===== Task inputs

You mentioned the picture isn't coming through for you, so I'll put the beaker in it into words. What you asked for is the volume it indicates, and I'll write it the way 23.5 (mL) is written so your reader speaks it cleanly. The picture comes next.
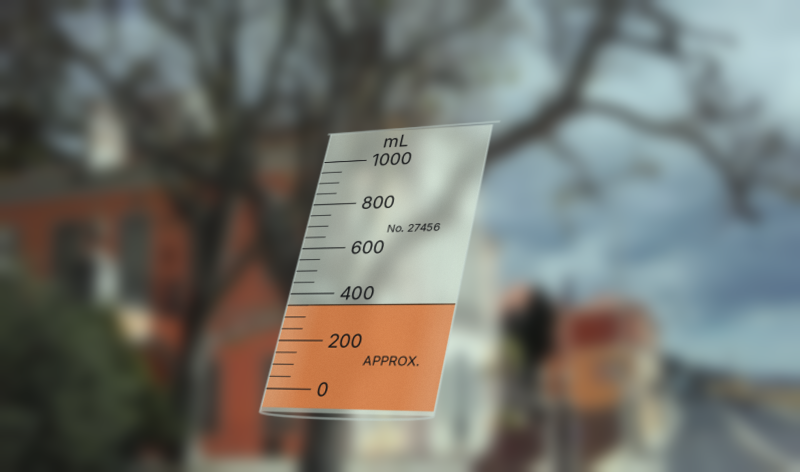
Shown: 350 (mL)
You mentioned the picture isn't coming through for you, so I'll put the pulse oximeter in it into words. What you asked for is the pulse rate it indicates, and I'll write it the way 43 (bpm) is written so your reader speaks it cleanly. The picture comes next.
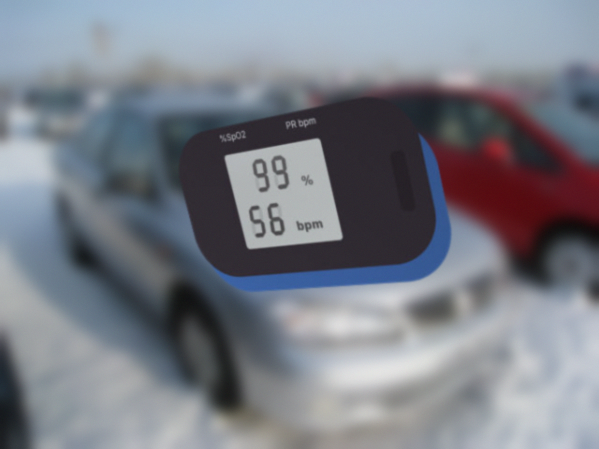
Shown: 56 (bpm)
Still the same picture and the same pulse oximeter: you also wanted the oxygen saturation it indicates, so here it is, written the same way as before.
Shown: 99 (%)
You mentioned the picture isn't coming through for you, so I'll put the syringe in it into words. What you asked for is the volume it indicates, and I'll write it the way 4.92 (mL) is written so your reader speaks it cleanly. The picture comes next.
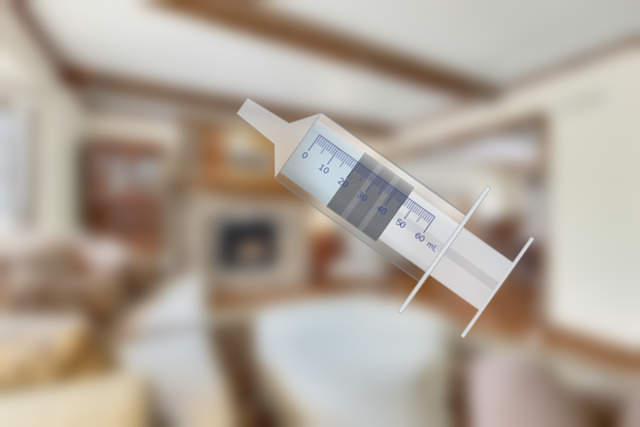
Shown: 20 (mL)
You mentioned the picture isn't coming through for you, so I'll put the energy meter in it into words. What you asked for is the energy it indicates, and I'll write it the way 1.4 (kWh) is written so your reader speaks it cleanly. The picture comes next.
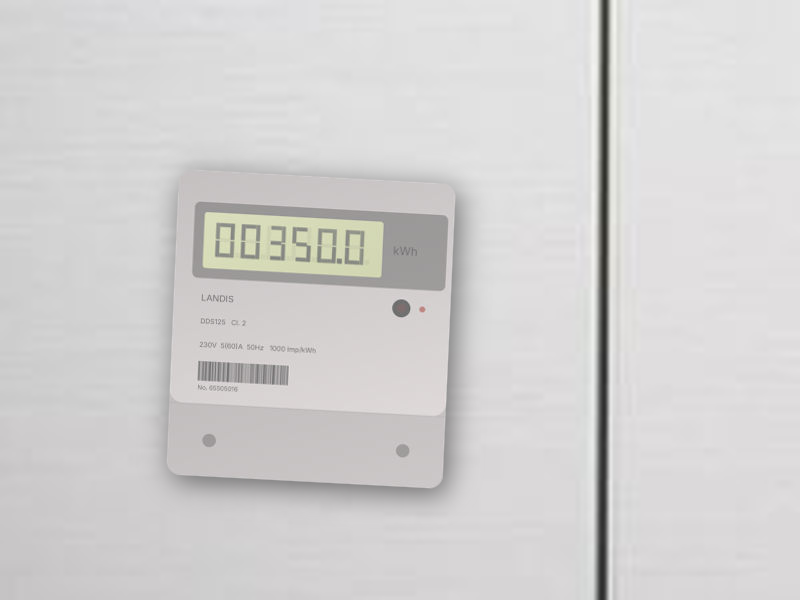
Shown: 350.0 (kWh)
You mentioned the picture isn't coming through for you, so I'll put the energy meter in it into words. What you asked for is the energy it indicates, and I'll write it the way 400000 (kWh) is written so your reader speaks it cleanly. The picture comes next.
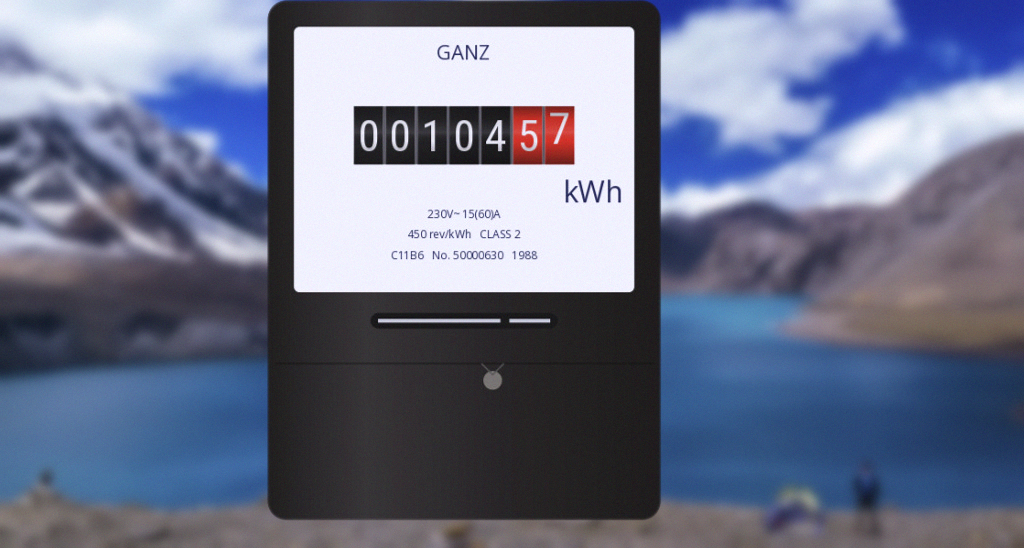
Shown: 104.57 (kWh)
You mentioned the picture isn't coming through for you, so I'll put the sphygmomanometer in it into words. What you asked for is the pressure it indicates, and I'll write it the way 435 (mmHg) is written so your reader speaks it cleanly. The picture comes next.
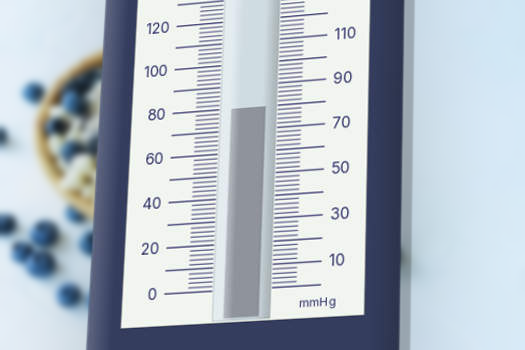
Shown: 80 (mmHg)
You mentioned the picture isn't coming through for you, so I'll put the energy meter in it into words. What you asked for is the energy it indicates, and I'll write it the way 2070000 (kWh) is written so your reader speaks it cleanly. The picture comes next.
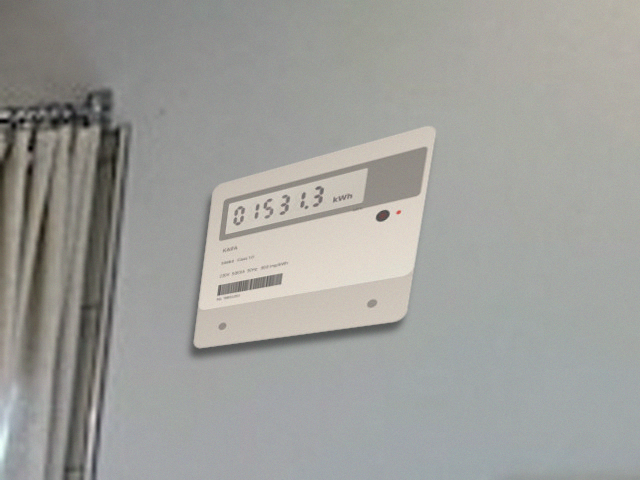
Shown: 1531.3 (kWh)
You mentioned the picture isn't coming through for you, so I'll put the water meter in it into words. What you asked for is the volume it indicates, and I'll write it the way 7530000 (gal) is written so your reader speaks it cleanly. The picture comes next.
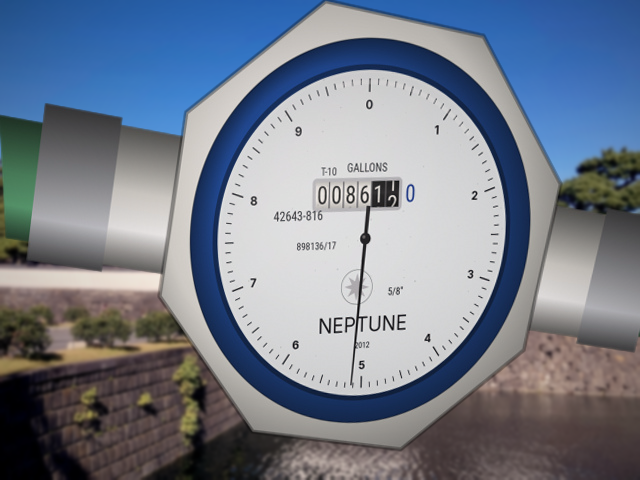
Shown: 86115.1 (gal)
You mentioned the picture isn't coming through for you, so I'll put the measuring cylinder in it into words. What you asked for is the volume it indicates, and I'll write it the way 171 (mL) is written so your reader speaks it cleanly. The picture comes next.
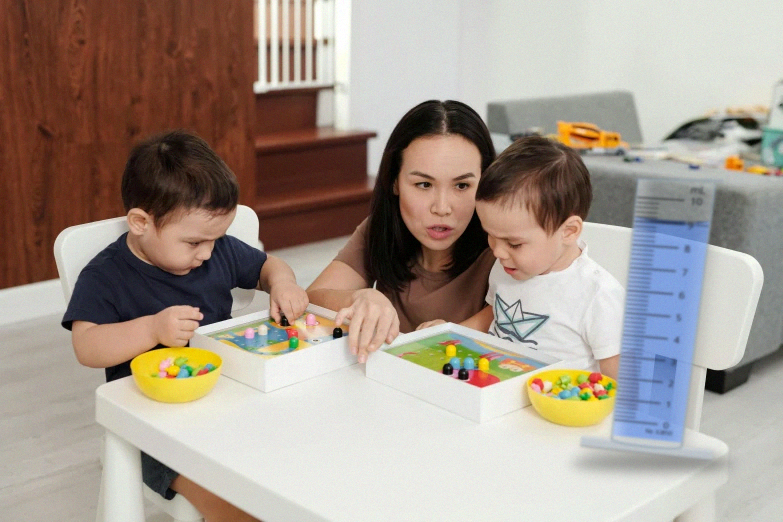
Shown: 9 (mL)
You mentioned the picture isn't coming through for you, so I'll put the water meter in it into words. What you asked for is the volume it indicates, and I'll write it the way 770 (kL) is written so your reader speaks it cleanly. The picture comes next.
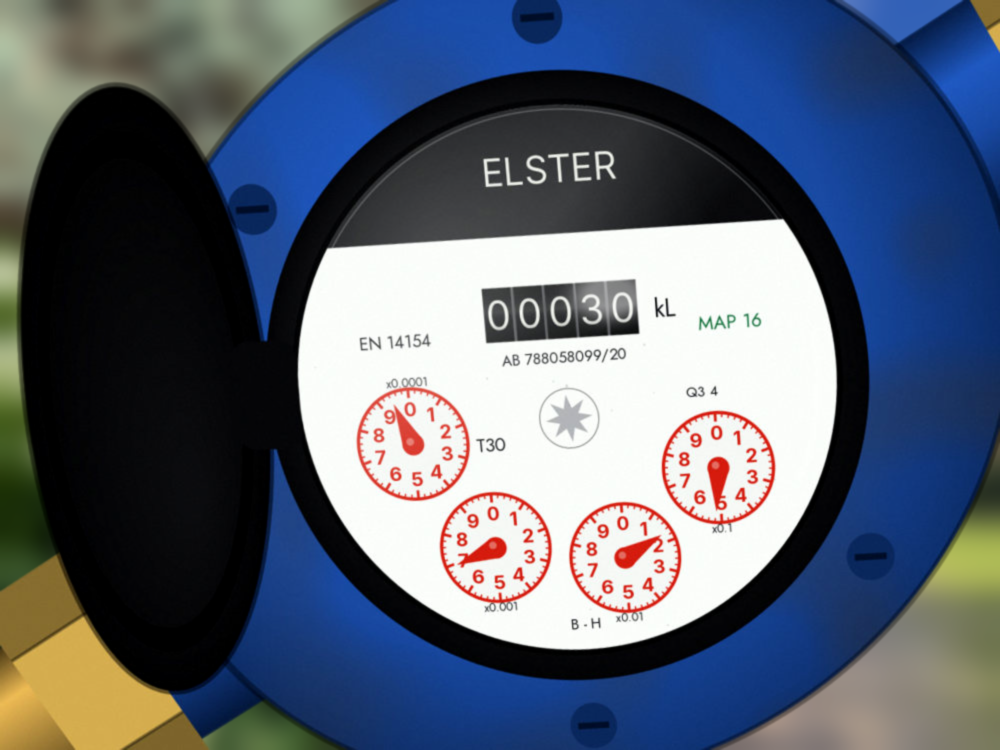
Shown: 30.5169 (kL)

==========

Requirement: Turn every line of the material above into a JSON list of strings, with one string per line. Skip blank lines and omit the pictures.

Result of this exercise:
[
  "You mentioned the picture isn't coming through for you, so I'll put the beaker in it into words. What you asked for is the volume it indicates, and I'll write it the way 23.5 (mL) is written so your reader speaks it cleanly. The picture comes next.",
  "Shown: 350 (mL)",
  "You mentioned the picture isn't coming through for you, so I'll put the pulse oximeter in it into words. What you asked for is the pulse rate it indicates, and I'll write it the way 43 (bpm) is written so your reader speaks it cleanly. The picture comes next.",
  "Shown: 56 (bpm)",
  "Still the same picture and the same pulse oximeter: you also wanted the oxygen saturation it indicates, so here it is, written the same way as before.",
  "Shown: 99 (%)",
  "You mentioned the picture isn't coming through for you, so I'll put the syringe in it into words. What you asked for is the volume it indicates, and I'll write it the way 4.92 (mL) is written so your reader speaks it cleanly. The picture comes next.",
  "Shown: 20 (mL)",
  "You mentioned the picture isn't coming through for you, so I'll put the energy meter in it into words. What you asked for is the energy it indicates, and I'll write it the way 1.4 (kWh) is written so your reader speaks it cleanly. The picture comes next.",
  "Shown: 350.0 (kWh)",
  "You mentioned the picture isn't coming through for you, so I'll put the energy meter in it into words. What you asked for is the energy it indicates, and I'll write it the way 400000 (kWh) is written so your reader speaks it cleanly. The picture comes next.",
  "Shown: 104.57 (kWh)",
  "You mentioned the picture isn't coming through for you, so I'll put the sphygmomanometer in it into words. What you asked for is the pressure it indicates, and I'll write it the way 435 (mmHg) is written so your reader speaks it cleanly. The picture comes next.",
  "Shown: 80 (mmHg)",
  "You mentioned the picture isn't coming through for you, so I'll put the energy meter in it into words. What you asked for is the energy it indicates, and I'll write it the way 2070000 (kWh) is written so your reader speaks it cleanly. The picture comes next.",
  "Shown: 1531.3 (kWh)",
  "You mentioned the picture isn't coming through for you, so I'll put the water meter in it into words. What you asked for is the volume it indicates, and I'll write it the way 7530000 (gal) is written so your reader speaks it cleanly. The picture comes next.",
  "Shown: 86115.1 (gal)",
  "You mentioned the picture isn't coming through for you, so I'll put the measuring cylinder in it into words. What you asked for is the volume it indicates, and I'll write it the way 171 (mL) is written so your reader speaks it cleanly. The picture comes next.",
  "Shown: 9 (mL)",
  "You mentioned the picture isn't coming through for you, so I'll put the water meter in it into words. What you asked for is the volume it indicates, and I'll write it the way 770 (kL) is written so your reader speaks it cleanly. The picture comes next.",
  "Shown: 30.5169 (kL)"
]